By adopting a managed bare metal solution, they were able to reduce their monthly infrastructure bill to $1500 and improve the reliability of their infrastructure stack in the process. Dukaan’s gargantuan savings are an extreme example, but nevertheless demonstrates the significant impact of hyperscale cloud on business’ bottom lines. (If you’re looking to understand the ins and outs of Dukaan’s migration, Founder and CTO Subash Choudhary discusses their cloud exit at length in this video with Arpit Bhayani).
Examples like this one reflect a wider infrastructure culture shift amongst SaaS vendors. In the recent past, it was near guaranteed that any given SaaS product was being hosted on hyperscale cloud. But now, as more vendors seek ways to optimize their infrastructure spend and regain control over their technology, this is simply no longer the case.
The shift in how organizations are using public cloud infrastructure also comes down to shifts in technology. The boundaries between traditional bare metal hosting and hyperscale cloud infrastructure are blurring.
“It all started with [hyperscale] cloud (which was very expensive but very flexible) and bare metal (which was very inexpensive but very inflexible). Now these two things are coming closer together,” said Liam Brennan, Director of Games Technology at Tencent. “Cloud vendors are struggling to some degree because they are very expensive…bare metal is becoming more flexible with hourly pricing models and hourly cancellation policies”.

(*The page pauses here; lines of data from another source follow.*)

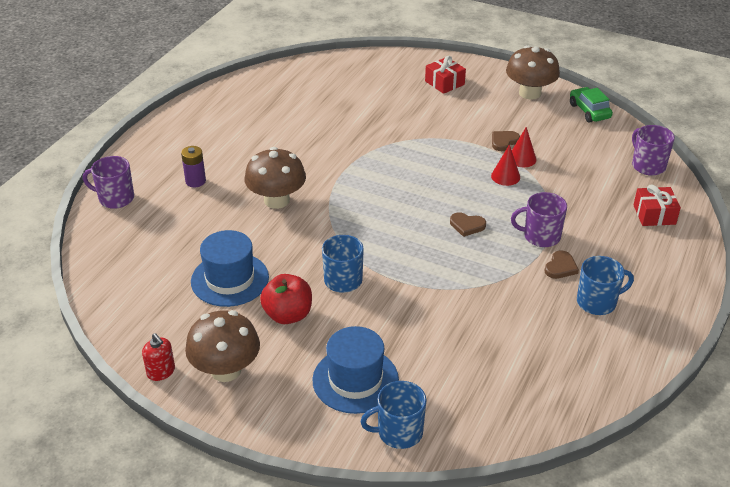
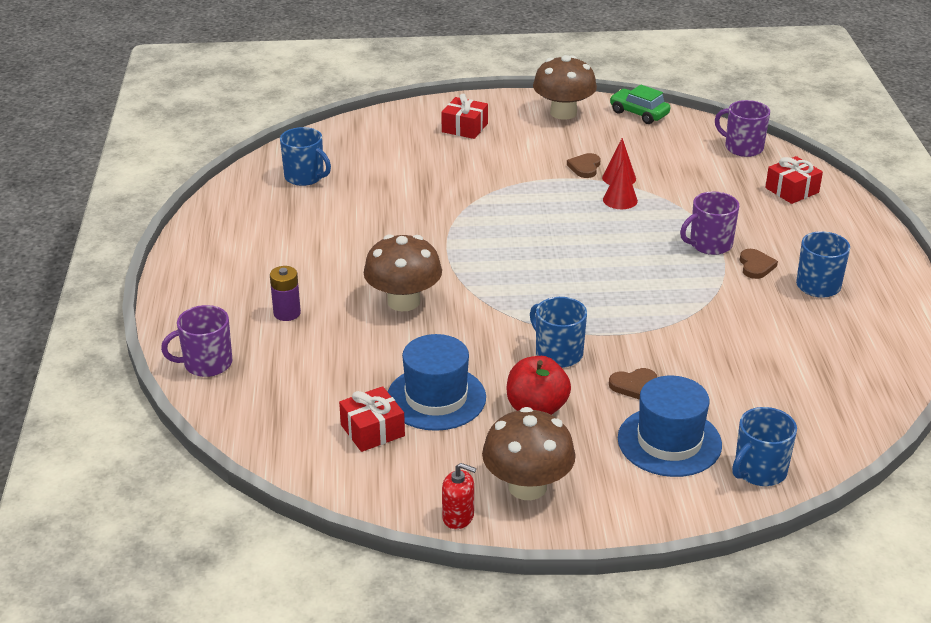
camera: 30 degrees left, 5 degrees down
brown heart [450,212,486,237] -> brown heart moved to [609,368,657,400]
none -> blue mug [280,127,331,186]
none -> red gift [339,386,405,452]

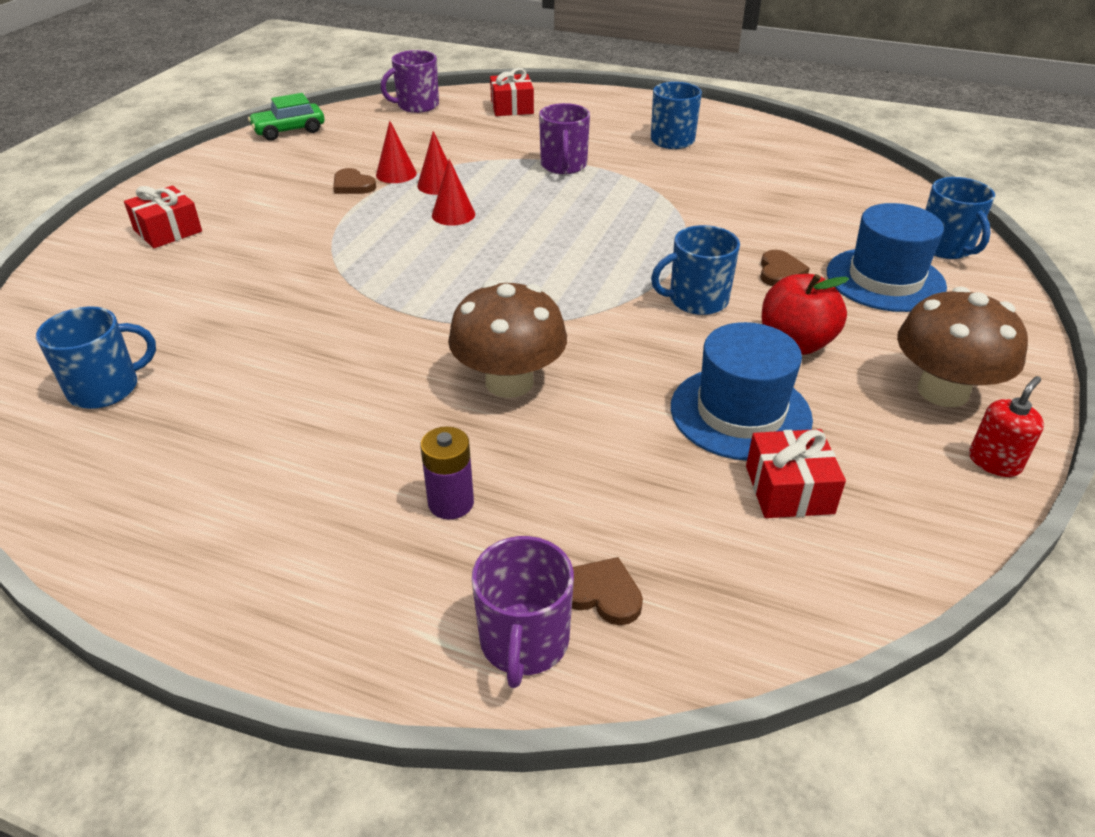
camera: 65 degrees left, 5 degrees up
brown mushroom [533,55,597,120] -> none
brown heart [740,249,778,279] -> brown heart moved to [572,557,643,625]
none -> red cone [432,159,475,226]

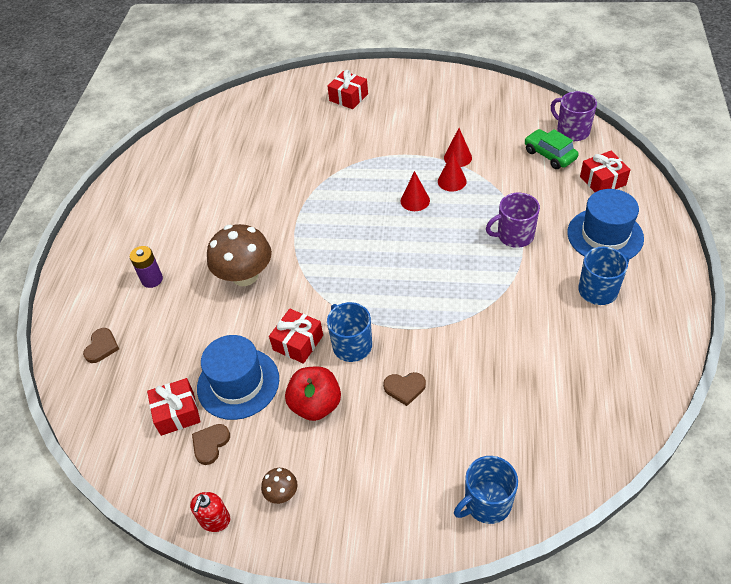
camera: 80 degrees right, 10 degrees up
blue mug [36,306,156,409] -> none
green car [248,93,325,141] -> green car moved to [524,129,579,169]
brown heart [333,168,376,194] -> brown heart moved to [192,424,230,465]
purple mug [472,536,574,688] -> none
blue hat [827,203,947,312] -> blue hat moved to [567,189,644,259]
brown mushroom [897,287,1028,407] -> brown mushroom [261,468,297,504], size x0.46
red soap dispenser [969,376,1044,477] -> red soap dispenser turned 75 degrees clockwise [190,492,230,532]
none -> red gift [269,309,323,364]

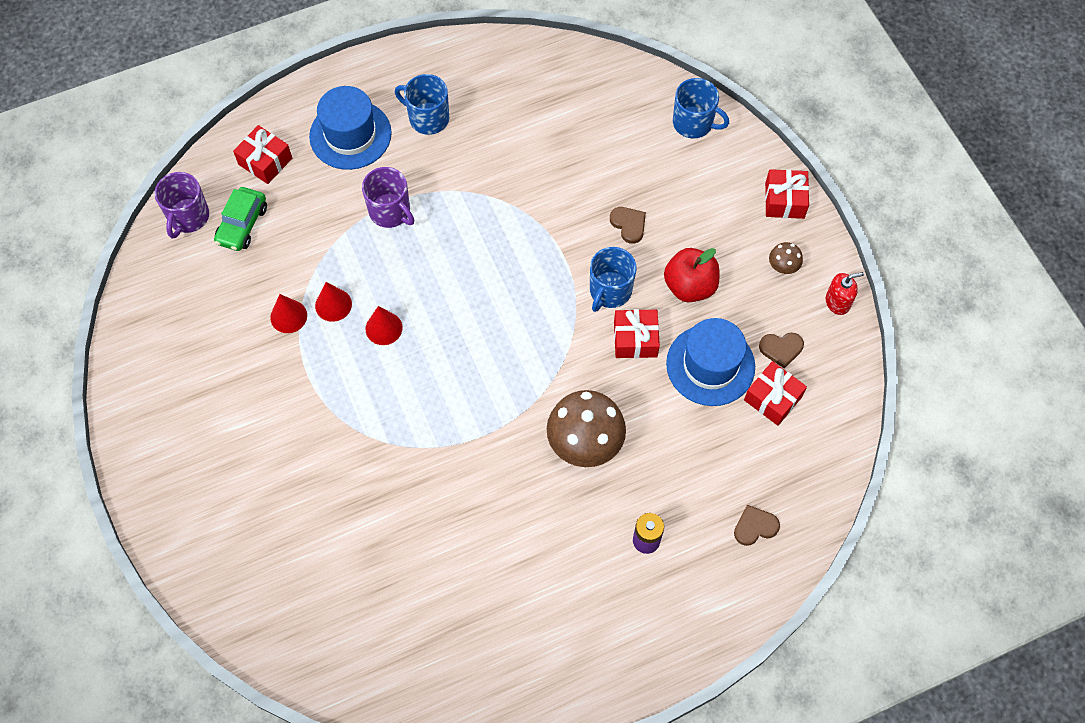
camera: 125 degrees left, 15 degrees up
red gift [327,70,368,109] -> red gift moved to [765,169,809,219]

With services like bare metal cloud, offering bare metal hardware as an on-demand service, organizations have more choice when it comes to their infrastructure. Now able to access dedicated hardware with a level of flexibility and scalability akin to public cloud, more organizations are considering bare metal hosting as a legitimate alternative to the big hyperscalers.
Virtualized IT environments have formed the bedrock of IT strategies since the turn of the millennium. But growing concerns around the reliability and security of these environments, along with high virtualization costs, is leading to a reverse push towards ‘devirtualization’, according to Gartner’s 2024 Hype Cycle for Data Center Infrastructure Technologies report.
It’s something that’s come to the fore since Broadcom’s acquisition of VMware. In reaction to the associated price hikes, organizations are starting to challenge the need for virtualized IT architectures, bringing alternative solutions like bare metal cloud into the fold.
Is the hyperscale cloud going away? Well, no. In fact, the numbers show that the opposite is true. It’s been forecasted that that the average capacity of hyperscale data centers will more than double over the next six years. So, whilst talk around the limitations and challenges of hyperscale cloud infrastructure is on the up, it’s safe to say the cloud boom is far from over.
However, hyperscale cloud use is changing. IT leaders are taking a much more conscious approach to their infrastructure choices and hyperscale cloud-only strategies are making way for highly optimized, workload-specific architectures.